▸ **Work item**: Take the entries below and print, exactly, the stretch from the line containing "menyebar dengan cepat" through the line containing "fundamentalmente a pacientes con patologías", both included.

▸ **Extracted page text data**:
_ _ _ _ _ _ _

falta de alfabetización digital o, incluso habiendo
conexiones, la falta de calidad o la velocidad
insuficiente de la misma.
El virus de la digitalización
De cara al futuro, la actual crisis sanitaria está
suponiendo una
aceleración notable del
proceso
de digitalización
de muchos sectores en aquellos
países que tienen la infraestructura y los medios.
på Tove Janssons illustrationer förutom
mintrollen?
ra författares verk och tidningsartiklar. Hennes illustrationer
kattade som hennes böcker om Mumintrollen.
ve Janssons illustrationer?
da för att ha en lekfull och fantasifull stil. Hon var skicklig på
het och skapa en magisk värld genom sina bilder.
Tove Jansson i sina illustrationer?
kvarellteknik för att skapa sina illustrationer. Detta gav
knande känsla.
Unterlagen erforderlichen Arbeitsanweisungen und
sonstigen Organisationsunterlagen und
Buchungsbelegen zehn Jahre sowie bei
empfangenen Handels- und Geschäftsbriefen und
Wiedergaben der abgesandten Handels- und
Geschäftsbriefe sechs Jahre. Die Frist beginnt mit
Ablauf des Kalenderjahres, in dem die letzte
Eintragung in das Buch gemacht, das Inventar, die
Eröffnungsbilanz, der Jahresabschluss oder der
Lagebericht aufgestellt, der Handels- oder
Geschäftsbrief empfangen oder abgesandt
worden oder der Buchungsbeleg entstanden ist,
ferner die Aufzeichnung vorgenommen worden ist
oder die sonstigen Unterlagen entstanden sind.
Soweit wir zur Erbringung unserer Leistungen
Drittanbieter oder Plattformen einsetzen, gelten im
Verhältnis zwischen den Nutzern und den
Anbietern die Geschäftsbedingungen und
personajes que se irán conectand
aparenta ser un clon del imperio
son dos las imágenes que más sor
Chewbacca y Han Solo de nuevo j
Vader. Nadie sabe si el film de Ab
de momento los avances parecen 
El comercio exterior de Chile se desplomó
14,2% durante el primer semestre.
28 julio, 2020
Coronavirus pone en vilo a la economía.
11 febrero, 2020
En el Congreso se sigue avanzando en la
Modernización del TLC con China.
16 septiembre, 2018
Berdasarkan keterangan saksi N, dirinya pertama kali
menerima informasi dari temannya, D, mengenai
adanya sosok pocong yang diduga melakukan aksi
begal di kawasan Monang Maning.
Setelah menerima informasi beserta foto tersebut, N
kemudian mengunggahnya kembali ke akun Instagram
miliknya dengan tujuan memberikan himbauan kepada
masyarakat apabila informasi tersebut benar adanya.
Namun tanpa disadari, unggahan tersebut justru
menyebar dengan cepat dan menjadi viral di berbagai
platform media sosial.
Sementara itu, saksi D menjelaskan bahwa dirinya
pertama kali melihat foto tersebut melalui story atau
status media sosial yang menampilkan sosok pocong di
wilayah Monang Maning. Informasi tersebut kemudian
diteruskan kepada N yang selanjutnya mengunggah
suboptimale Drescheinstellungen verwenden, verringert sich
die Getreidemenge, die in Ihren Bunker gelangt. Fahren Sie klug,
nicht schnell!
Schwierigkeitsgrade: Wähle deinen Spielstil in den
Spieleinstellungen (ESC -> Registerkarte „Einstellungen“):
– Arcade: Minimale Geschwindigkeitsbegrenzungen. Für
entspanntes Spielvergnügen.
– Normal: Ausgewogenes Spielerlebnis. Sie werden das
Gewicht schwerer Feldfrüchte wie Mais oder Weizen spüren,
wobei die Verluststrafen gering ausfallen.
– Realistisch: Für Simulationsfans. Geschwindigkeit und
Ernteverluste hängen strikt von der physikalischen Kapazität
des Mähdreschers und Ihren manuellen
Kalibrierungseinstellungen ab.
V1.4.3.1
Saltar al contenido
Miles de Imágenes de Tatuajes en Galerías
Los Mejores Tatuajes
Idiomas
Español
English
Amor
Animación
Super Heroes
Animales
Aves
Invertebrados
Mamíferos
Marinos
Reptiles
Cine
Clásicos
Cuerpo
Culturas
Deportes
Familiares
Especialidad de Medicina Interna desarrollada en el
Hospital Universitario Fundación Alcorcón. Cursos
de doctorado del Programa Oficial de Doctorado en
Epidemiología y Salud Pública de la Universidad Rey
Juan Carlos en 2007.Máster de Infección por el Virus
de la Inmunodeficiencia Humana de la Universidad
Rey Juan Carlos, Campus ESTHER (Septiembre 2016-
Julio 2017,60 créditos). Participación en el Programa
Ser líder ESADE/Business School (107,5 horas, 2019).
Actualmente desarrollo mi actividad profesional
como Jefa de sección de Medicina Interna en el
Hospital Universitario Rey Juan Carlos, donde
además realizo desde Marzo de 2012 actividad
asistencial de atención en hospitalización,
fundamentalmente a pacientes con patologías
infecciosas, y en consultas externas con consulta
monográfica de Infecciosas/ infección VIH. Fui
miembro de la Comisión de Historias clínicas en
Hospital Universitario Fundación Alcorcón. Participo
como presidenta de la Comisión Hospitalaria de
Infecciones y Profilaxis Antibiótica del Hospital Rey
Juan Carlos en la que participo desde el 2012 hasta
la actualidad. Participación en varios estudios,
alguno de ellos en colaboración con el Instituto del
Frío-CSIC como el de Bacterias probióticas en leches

_ _ _ _ _ _ _

▸ **Exercise answer**:
menyebar dengan cepat dan menjadi viral di berbagai
platform media sosial.
Sementara itu, saksi D menjelaskan bahwa dirinya
pertama kali melihat foto tersebut melalui story atau
status media sosial yang menampilkan sosok pocong di
wilayah Monang Maning. Informasi tersebut kemudian
diteruskan kepada N yang selanjutnya mengunggah
suboptimale Drescheinstellungen verwenden, verringert sich
die Getreidemenge, die in Ihren Bunker gelangt. Fahren Sie klug,
nicht schnell!
Schwierigkeitsgrade: Wähle deinen Spielstil in den
Spieleinstellungen (ESC -> Registerkarte „Einstellungen“):
– Arcade: Minimale Geschwindigkeitsbegrenzungen. Für
entspanntes Spielvergnügen.
– Normal: Ausgewogenes Spielerlebnis. Sie werden das
Gewicht schwerer Feldfrüchte wie Mais oder Weizen spüren,
wobei die Verluststrafen gering ausfallen.
– Realistisch: Für Simulationsfans. Geschwindigkeit und
Ernteverluste hängen strikt von der physikalischen Kapazität
des Mähdreschers und Ihren manuellen
Kalibrierungseinstellungen ab.
V1.4.3.1
Saltar al contenido
Miles de Imágenes de Tatuajes en Galerías
Los Mejores Tatuajes
Idiomas
Español
English
Amor
Animación
Super Heroes
Animales
Aves
Invertebrados
Mamíferos
Marinos
Reptiles
Cine
Clásicos
Cuerpo
Culturas
Deportes
Familiares
Especialidad de Medicina Interna desarrollada en el
Hospital Universitario Fundación Alcorcón. Cursos
de doctorado del Programa Oficial de Doctorado en
Epidemiología y Salud Pública de la Universidad Rey
Juan Carlos en 2007.Máster de Infección por el Virus
de la Inmunodeficiencia Humana de la Universidad
Rey Juan Carlos, Campus ESTHER (Septiembre 2016-
Julio 2017,60 créditos). Participación en el Programa
Ser líder ESADE/Business School (107,5 horas, 2019).
Actualmente desarrollo mi actividad profesional
como Jefa de sección de Medicina Interna en el
Hospital Universitario Rey Juan Carlos, donde
además realizo desde Marzo de 2012 actividad
asistencial de atención en hospitalización,
fundamentalmente a pacientes con patologías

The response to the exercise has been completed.